Reimagining the historic Neo-georgian structure of Tammany Hall in New York City’s Union Square, BKSK Architects and façades and lighting experts at Buro Happold have debuted its adaptation as commercial office and retail spaces with a monumental, freeform dome visible from around the city.
Capped with the parametric glass dome surrounded partially by distinctive terra-cotta sunshades, the new structure suggests a turtle shell, inspired by Lenape symbolism conjured by the hall’s namesake Chief Tamanend, leader of the nation in the late 17th century. Along with its meticulously preserved 1928 façades and recreated bronze storefronts, the expansion has earned kudos from both preservationists and modernists.
According to the Lenape Center in New York City, the defining feature of Tammany Hall’s re-emergence as a bulwark of the Union Square neighborhood—its parametric tortoise shell dome—not only provides the community with a dramatic commercial workplace, but it also “reintroduces and reminds us of the Lenapehoking,” the Lenape homeland spanning from western Connecticut to eastern Pennsylvania.
The signature three-story addition increases floor area by about 2787 m2 (30,000 sf) and introduces daylight deep within the new workplaces. To maximize useful sunlight while protecting against glare and unwanted solar heat gain, Buro Happold and BKSK Architects analyzed insulating glass and solar illumination, along with studies of precedents in glass domes, to create an equally sustainable and memorable solution.

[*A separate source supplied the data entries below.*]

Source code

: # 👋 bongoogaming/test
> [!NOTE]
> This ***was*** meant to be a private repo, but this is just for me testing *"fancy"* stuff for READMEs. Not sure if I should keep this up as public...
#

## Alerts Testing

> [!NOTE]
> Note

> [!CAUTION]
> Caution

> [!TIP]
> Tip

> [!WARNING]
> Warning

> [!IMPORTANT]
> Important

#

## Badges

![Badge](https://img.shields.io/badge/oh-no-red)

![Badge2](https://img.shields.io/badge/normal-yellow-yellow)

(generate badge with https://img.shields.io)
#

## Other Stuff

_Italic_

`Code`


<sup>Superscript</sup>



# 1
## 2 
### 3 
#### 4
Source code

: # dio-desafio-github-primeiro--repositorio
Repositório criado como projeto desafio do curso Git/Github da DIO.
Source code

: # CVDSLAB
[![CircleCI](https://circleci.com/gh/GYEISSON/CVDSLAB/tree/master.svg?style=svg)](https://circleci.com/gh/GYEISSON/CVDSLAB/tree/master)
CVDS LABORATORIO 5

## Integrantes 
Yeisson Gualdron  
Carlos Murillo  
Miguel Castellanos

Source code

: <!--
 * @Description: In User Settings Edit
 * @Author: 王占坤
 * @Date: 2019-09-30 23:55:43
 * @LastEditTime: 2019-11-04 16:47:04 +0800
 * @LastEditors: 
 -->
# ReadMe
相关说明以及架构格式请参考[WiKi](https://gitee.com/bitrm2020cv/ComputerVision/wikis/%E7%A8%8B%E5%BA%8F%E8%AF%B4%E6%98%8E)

As façade engineer, Buro Happold devised a plan to achieve something rare: decoupling and then reattaching a historic exterior, which in this case was designated a landmark in 2013.
“We worked with structural engineers Thornton Thomasetti, geotechnical experts at RA Consultants, and the construction manager CNY Group to support the architectural concept and facilitate construction of the [1045-m2] 11,250-sf dome,” said John Ivanoff, an associate principal with Buro Happold, who worked along with Dagher Engineering.

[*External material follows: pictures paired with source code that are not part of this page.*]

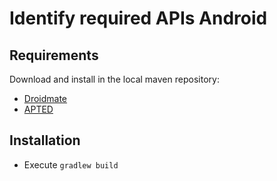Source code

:# Identify required APIs Android

## Requirements

Download and install in the local maven repository:

- [Droidmate](https://github.com/natanieljr/droidmate) 
- [APTED](https://github.com/natanieljr/apted)

## Installation

- Execute `gradlew build`


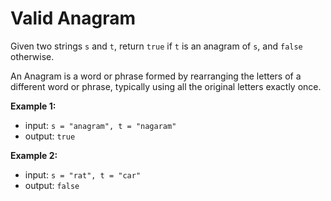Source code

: # Valid Anagram

Given two strings `s` and `t`, return `true` if `t` is an anagram of `s`, and `false` otherwise.

An Anagram is a word or phrase formed by rearranging the letters of a different word or phrase, typically using all the original letters exactly once.

**Example 1:**
- input: `s = "anagram", t = "nagaram"`
- output: `true`

**Example 2:**
- input: `s = "rat", t = "car"`
- output: `false`
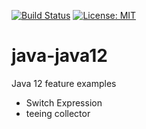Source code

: [![Build Status](https://travis-ci.org/claudioaltamura/java-java12.svg?branch=master)](https://travis-ci.org/claudioaltamura/java-java12)
[![License: MIT](https://img.shields.io/badge/License-MIT-yellow.svg)](https://opensource.org/licenses/MIT)

# java-java12
Java 12 feature examples

+ Switch Expression
+ teeing collector
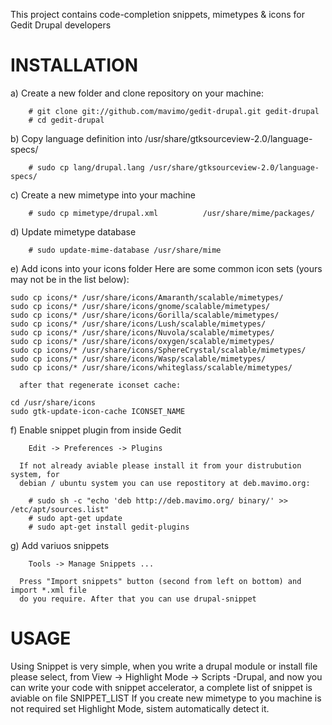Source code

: This project contains code-completion snippets, mimetypes & icons for Gedit Drupal developers

# INSTALLATION

  a)  Create a new folder and clone repository on your machine:

        # git clone git://github.com/mavimo/gedit-drupal.git gedit-drupal
        # cd gedit-drupal

  b)  Copy language definition into /usr/share/gtksourceview-2.0/language-specs/

        # sudo cp lang/drupal.lang /usr/share/gtksourceview-2.0/language-specs/

  c)  Create a new mimetype into your machine

        # sudo cp mimetype/drupal.xml          /usr/share/mime/packages/

  d)  Update mimetype database

        # sudo update-mime-database /usr/share/mime

  e)  Add icons into your icons folder 
      Here are some common icon sets (yours may not be in the list below):
      
    sudo cp icons/* /usr/share/icons/Amaranth/scalable/mimetypes/
    sudo cp icons/* /usr/share/icons/gnome/scalable/mimetypes/
    sudo cp icons/* /usr/share/icons/Gorilla/scalable/mimetypes/
    sudo cp icons/* /usr/share/icons/Lush/scalable/mimetypes/
    sudo cp icons/* /usr/share/icons/Nuvola/scalable/mimetypes/
    sudo cp icons/* /usr/share/icons/oxygen/scalable/mimetypes/
    sudo cp icons/* /usr/share/icons/SphereCrystal/scalable/mimetypes/
    sudo cp icons/* /usr/share/icons/Wasp/scalable/mimetypes/
    sudo cp icons/* /usr/share/icons/whiteglass/scalable/mimetypes/

      after that regenerate iconset cache:
      
    cd /usr/share/icons
    sudo gtk-update-icon-cache ICONSET_NAME

  f)  Enable snippet plugin from inside Gedit

        Edit -> Preferences -> Plugins

      If not already aviable please install it from your distrubution system, for 
      debian / ubuntu system you can use repostitory at deb.mavimo.org:

        # sudo sh -c "echo 'deb http://deb.mavimo.org/ binary/' >> /etc/apt/sources.list"
        # sudo apt-get update
        # sudo apt-get install gedit-plugins

  g)  Add variuos snippets

        Tools -> Manage Snippets ...

      Press "Import snippets" button (second from left on bottom) and import *.xml file
      do you require. After that you can use drupal-snippet

# USAGE

Using Snippet is very simple, when you write a drupal module or install file 
please select, from View -> Highlight Mode -> Scripts -Drupal, and now you can
write your code with snippet accelerator, a complete list of snippet is aviable
on file SNIPPET_LIST
If you create new mimetype to you machine is not required set Highlight Mode, sistem
automatically detect it.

To maintain the features of the original building, “we also collaborated with BKSK Architects in detailing new glazed terra-cotta sunscreen elements to echo the angles and location of a historic slate roof.”
The new glass and steel gridshell required detailed studies of the daylight and electrical lighting to ensure it was balanced for evenness, comfort, and productivity.
“Tuning the variables of solar insulation, light infiltration, and glare probability from direct sun at certain times, the lighting design draw from analytics of multiple building systems interacting,” said Buro Happold. “The result enhances the value of these unrivaled work spaces below the jawdropping dome expanse.”